* **DESCRIPTION OF THE TASK**:
Everything in the listing below from the line containing "Precisión (℃) ±0,1" through the line containing "(hora de verano de Europa central) lun 02 may" must be repeated exactly; the remaining lines are not wanted.

========================

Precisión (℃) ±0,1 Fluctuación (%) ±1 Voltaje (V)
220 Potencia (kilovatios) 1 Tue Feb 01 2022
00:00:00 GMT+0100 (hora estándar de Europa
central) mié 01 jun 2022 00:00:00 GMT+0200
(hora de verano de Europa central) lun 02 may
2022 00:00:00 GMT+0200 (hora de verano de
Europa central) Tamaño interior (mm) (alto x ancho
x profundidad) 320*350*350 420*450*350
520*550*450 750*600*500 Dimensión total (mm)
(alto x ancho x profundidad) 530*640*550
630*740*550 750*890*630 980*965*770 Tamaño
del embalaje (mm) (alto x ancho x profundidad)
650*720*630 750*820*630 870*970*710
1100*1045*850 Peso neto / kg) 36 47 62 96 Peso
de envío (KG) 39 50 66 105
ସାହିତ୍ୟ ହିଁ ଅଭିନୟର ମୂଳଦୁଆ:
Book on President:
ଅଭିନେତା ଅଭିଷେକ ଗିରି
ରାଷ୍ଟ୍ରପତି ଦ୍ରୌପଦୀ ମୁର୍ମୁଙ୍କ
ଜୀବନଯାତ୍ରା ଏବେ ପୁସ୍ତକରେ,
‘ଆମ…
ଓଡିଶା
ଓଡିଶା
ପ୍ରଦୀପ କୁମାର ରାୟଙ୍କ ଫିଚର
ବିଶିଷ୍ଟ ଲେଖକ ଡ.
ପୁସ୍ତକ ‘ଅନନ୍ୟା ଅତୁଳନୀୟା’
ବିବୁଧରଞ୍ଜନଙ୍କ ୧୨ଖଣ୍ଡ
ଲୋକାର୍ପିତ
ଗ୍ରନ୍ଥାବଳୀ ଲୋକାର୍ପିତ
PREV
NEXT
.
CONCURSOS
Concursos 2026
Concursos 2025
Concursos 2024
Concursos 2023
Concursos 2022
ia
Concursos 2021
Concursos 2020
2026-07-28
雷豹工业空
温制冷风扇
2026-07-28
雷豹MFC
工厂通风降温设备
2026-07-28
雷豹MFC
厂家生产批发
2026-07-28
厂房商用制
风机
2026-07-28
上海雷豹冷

========================

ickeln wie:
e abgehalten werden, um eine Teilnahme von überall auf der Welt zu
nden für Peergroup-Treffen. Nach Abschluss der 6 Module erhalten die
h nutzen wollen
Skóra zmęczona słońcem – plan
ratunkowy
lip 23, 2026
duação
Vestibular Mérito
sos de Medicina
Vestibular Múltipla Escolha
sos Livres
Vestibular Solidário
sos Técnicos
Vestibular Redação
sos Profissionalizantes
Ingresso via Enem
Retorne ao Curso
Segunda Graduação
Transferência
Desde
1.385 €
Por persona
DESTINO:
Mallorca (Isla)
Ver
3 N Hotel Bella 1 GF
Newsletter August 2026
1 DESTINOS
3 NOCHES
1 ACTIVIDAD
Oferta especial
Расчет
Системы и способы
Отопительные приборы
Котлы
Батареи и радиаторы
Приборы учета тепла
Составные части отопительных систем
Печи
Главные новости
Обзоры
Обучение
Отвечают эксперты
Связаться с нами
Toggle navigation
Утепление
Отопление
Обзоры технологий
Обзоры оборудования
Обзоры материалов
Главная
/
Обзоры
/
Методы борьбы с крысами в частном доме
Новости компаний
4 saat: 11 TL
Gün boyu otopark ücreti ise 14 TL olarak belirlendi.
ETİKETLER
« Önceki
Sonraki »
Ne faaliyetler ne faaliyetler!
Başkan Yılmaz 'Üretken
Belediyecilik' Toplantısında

========================

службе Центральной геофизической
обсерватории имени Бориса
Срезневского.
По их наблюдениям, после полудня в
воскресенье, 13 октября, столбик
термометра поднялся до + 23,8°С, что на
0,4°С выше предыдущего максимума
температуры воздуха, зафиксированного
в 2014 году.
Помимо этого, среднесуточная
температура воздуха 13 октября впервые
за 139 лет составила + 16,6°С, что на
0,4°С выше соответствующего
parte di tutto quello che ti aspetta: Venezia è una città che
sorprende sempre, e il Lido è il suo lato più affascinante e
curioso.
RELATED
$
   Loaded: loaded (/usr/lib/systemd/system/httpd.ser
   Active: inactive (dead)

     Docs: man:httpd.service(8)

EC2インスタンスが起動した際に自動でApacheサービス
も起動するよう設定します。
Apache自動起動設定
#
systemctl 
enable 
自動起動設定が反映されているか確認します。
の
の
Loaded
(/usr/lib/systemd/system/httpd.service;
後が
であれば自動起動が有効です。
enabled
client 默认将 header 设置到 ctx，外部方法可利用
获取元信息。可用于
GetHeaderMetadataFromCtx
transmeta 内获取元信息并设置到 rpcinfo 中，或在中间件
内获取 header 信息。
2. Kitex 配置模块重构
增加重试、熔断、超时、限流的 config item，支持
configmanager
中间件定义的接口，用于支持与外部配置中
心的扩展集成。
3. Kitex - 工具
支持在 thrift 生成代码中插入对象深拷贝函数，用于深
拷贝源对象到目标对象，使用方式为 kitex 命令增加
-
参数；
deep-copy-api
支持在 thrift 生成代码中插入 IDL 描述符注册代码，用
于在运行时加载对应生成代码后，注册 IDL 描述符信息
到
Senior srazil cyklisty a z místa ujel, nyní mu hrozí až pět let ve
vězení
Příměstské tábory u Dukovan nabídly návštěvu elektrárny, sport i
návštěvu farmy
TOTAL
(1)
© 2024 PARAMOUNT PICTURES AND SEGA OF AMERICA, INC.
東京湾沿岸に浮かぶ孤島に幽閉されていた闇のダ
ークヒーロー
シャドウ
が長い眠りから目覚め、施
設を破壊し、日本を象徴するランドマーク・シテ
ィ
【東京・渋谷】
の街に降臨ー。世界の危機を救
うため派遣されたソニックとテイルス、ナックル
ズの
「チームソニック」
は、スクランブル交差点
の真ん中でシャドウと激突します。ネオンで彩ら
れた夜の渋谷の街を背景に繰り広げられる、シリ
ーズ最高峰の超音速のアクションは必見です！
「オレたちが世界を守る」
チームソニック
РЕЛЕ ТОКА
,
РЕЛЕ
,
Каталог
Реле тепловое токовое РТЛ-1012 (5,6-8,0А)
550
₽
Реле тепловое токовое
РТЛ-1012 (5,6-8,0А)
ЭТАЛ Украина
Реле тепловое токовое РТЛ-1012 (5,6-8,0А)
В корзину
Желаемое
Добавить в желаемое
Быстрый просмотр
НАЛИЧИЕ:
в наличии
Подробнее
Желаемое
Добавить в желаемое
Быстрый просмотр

========================

* **ANSWER FOR THE TASK**:
Precisión (℃) ±0,1 Fluctuación (%) ±1 Voltaje (V)
220 Potencia (kilovatios) 1 Tue Feb 01 2022
00:00:00 GMT+0100 (hora estándar de Europa
central) mié 01 jun 2022 00:00:00 GMT+0200
(hora de verano de Europa central) lun 02 may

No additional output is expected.